TASK ITEM → Find each line in the rows below that contains the string "True" and copy those lines.

SUPPLIED DATA →
________
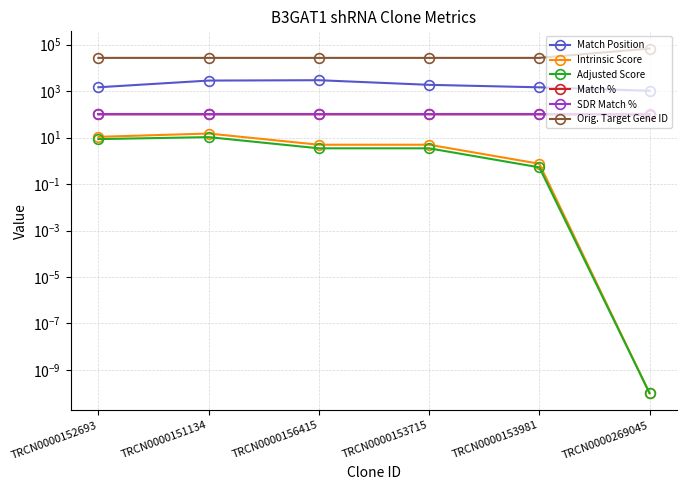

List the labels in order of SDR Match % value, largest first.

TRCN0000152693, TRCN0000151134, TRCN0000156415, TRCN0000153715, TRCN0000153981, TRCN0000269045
________
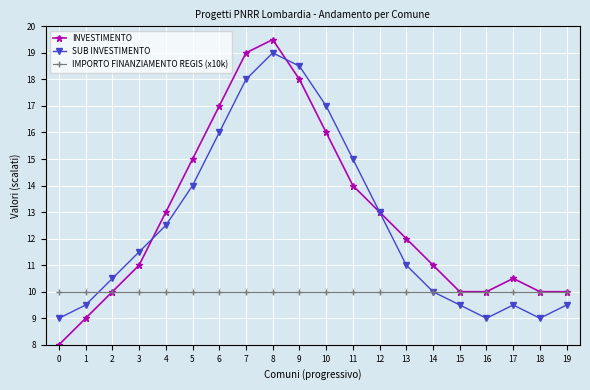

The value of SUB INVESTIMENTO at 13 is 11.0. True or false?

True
________
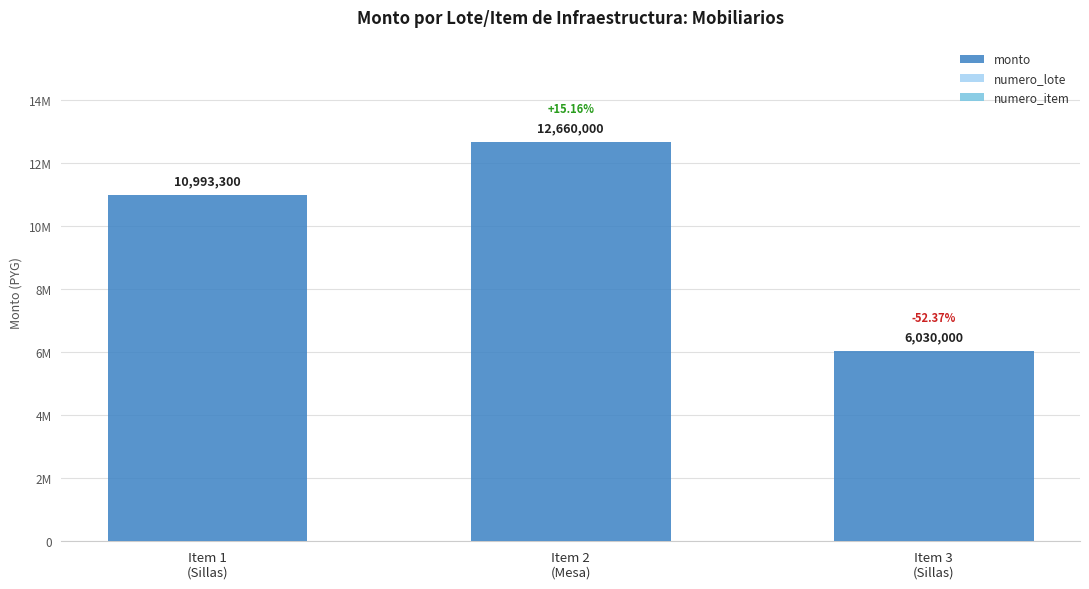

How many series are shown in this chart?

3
________
RESULT OF THE EXERCISE →
The value of SUB INVESTIMENTO at 13 is 11.0. True or false?
True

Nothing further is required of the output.